▶ **Passage**

Despite the protestations of seediness, he's a relatively refined predator in a sleek world - perhaps more fitting for today's tourist-friendly Soho (evoked by a flying rickshaw) rather than its past incarnation, but making his rebel cry ring a tad hollow.
As a morality play, it faces similar problems to Jamie Lloyd's recent contemporary take on Faustus: how to replace the awe-inspiring Christian framework, with its divine judgement and waiting hellfire, in order to give sufficient weight to DJ's fate. An animated statue warning of impending doom is an effective trick, but the play's driving psychology is muddied.
Marber does supply an anarchic, witty text ("He'd do it with anything - a hole in the ozone layer," sighs Stan; "I'm the Gandhi of the gang bang" boasts DJ). Class stereotyping and winking lads' mag misogyny is mainly presented rather than interrogated, with the most provocative set-piece - DJ seducing a bride he may have just widowed while being pleasured by another woman - leaning towards X-rated farce, as Tennant modulates his yelps and groans.

▶ **Task instructions**
**1.** In the review, what earlier production is the play compared to as a morality play?
**2.** Does each statement agree with the review? (a) The play's driving psychology is clear. (b) Soho is evoked by a flying rickshaw. (c) Class stereotyping is mainly interrogated rather than presented.
**3.** Go on with the review of the play above, picking up after its last sentence.

▶ **Excerpted records**

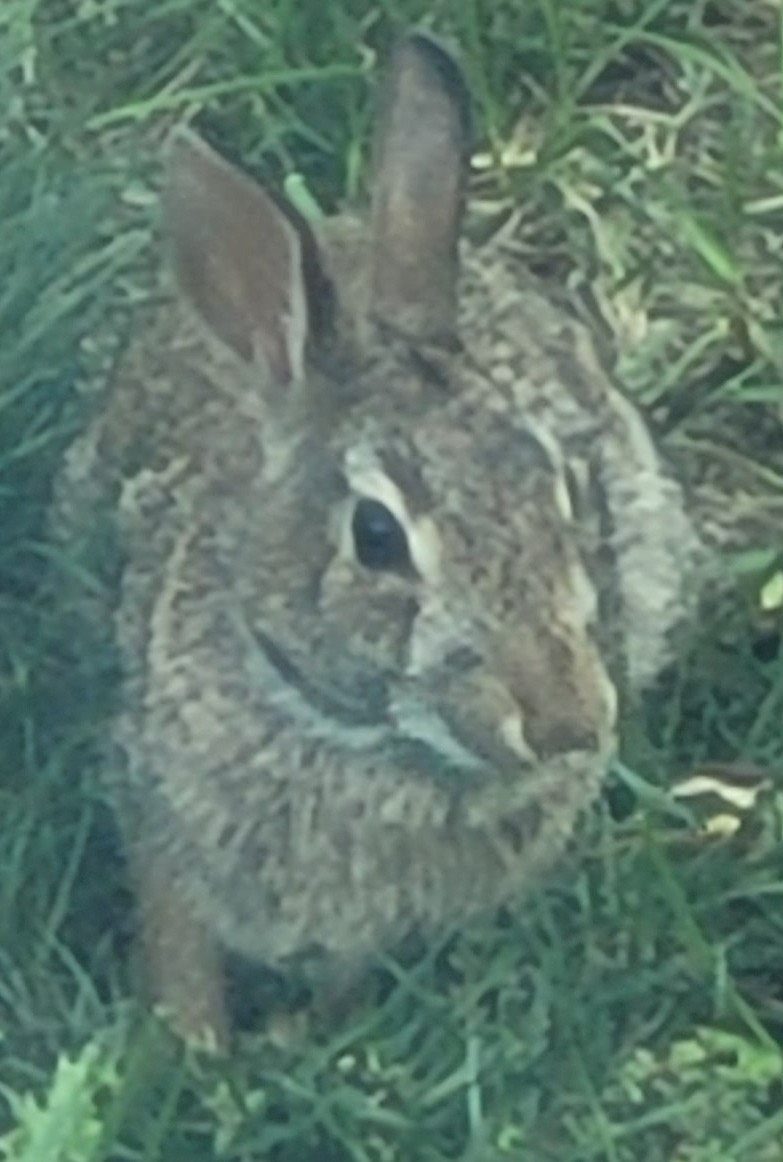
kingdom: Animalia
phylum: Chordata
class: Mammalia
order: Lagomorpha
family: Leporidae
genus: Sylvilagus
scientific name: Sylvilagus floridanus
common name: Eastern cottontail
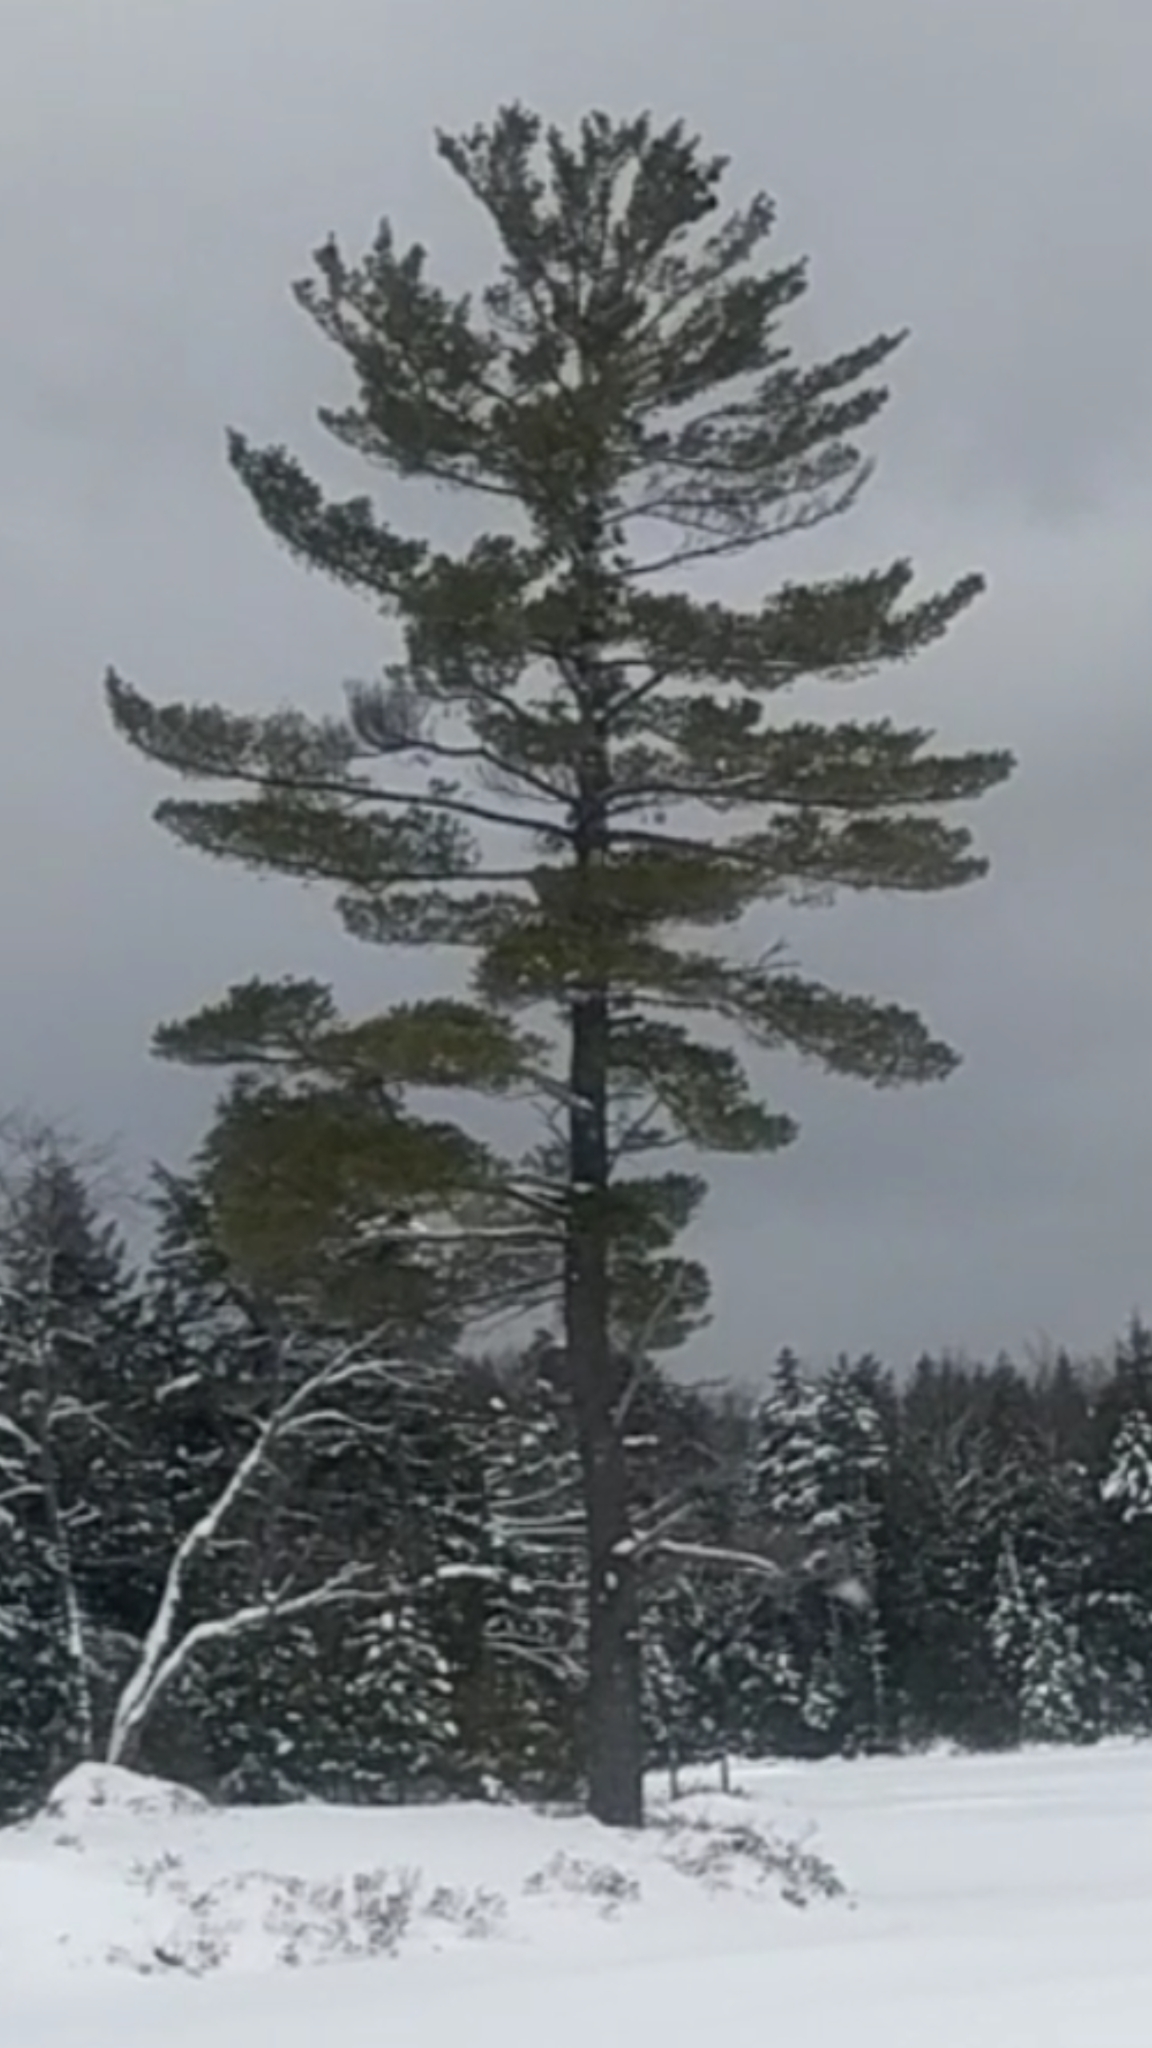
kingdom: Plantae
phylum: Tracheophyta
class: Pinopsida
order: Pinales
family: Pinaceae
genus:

▶ **Responses in order**
**1.** Jamie Lloyd's recent contemporary take on Faustus.

**2.**
(a) No: "the play's driving psychology is muddied."
(b) Yes: "evoked by a flying rickshaw"
(c) No: "mainly presented rather than interrogated"

**3.**
Danielle Vitalis's Elvira, calmly and directly articulating the effects of his breach of trust, is a strong counterargument to DJ's hoary claim of honesty in a hypocritical, narcissistic world. But his most significant relationships are male: his aristocratic father, played with blustery righteousness by Gawn Grainger, and long-suffering dogsbody Stan.
As the junior partner in this co-dependent bromance, Adrian Scarborough provides wry commentary, but also gives Stan real conflict. He's simultaneously covetous and derisive, loyal and untrustworthy, pleading for respect (and remuneration) while almost revelling in his degradation. Most importantly, he helps shape our queasy collusion in DJ's antics.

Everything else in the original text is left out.